DATA TO USE →
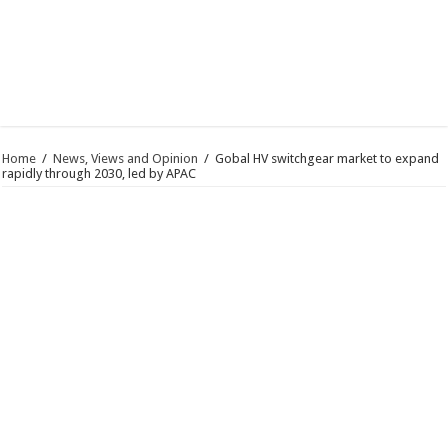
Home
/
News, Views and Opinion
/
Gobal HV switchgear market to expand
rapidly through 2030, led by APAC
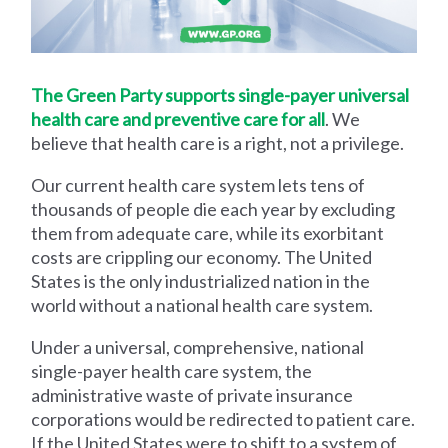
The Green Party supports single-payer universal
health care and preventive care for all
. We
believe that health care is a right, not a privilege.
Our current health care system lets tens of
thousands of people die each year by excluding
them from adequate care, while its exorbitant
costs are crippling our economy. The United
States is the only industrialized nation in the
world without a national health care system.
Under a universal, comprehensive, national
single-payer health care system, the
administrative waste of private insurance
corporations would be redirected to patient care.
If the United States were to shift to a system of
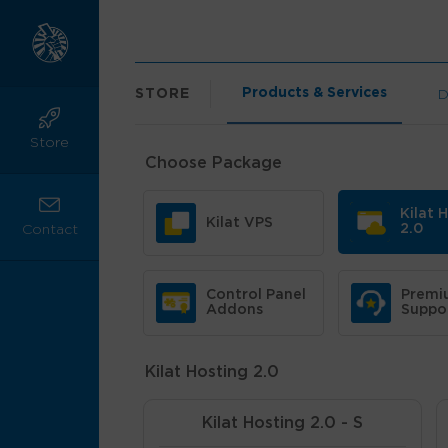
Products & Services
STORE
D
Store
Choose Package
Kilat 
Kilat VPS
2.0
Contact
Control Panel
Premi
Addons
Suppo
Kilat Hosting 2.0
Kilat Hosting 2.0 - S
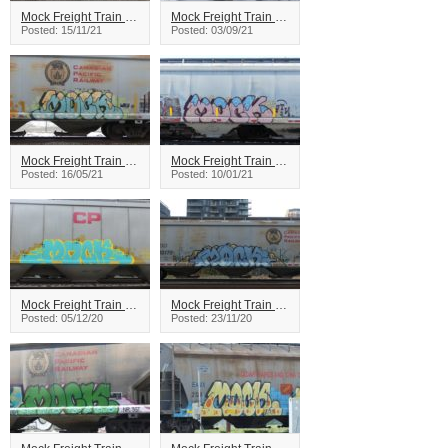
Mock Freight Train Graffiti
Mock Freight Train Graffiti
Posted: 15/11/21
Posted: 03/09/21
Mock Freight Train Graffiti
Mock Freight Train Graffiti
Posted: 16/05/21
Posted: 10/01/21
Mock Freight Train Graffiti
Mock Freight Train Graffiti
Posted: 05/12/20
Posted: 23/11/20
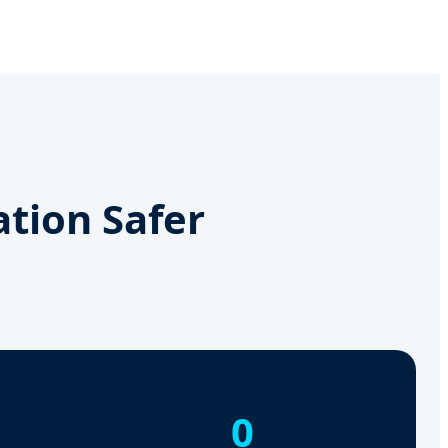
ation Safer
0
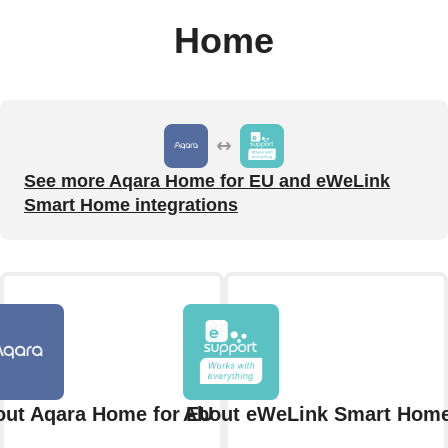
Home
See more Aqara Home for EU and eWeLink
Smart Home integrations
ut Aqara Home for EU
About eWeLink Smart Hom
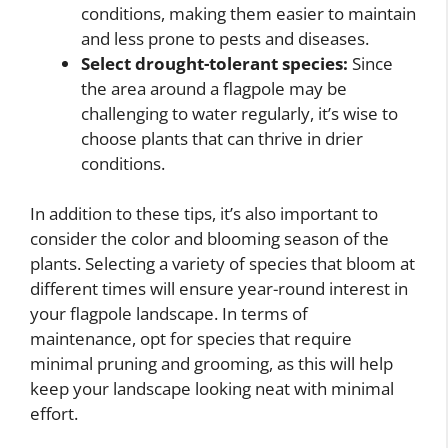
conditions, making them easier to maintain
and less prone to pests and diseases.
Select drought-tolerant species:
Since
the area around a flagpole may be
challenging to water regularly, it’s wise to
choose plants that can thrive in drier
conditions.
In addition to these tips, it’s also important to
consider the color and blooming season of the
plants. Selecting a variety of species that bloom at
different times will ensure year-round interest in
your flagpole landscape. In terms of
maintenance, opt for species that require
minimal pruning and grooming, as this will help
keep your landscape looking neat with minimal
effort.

INSTRUCTION →
Copy the lines from the one containing "conditions, making them easier to maintain" through the end of the records, inclusive, and substitute "mailbox" for each occurrence of "flagpole". Leave everything else unchanged.

RESPONSE AREA →
conditions, making them easier to maintain
and less prone to pests and diseases.
Select drought-tolerant species:
Since
the area around a mailbox may be
challenging to water regularly, it’s wise to
choose plants that can thrive in drier
conditions.
In addition to these tips, it’s also important to
consider the color and blooming season of the
plants. Selecting a variety of species that bloom at
different times will ensure year-round interest in
your mailbox landscape. In terms of
maintenance, opt for species that require
minimal pruning and grooming, as this will help
keep your landscape looking neat with minimal
effort.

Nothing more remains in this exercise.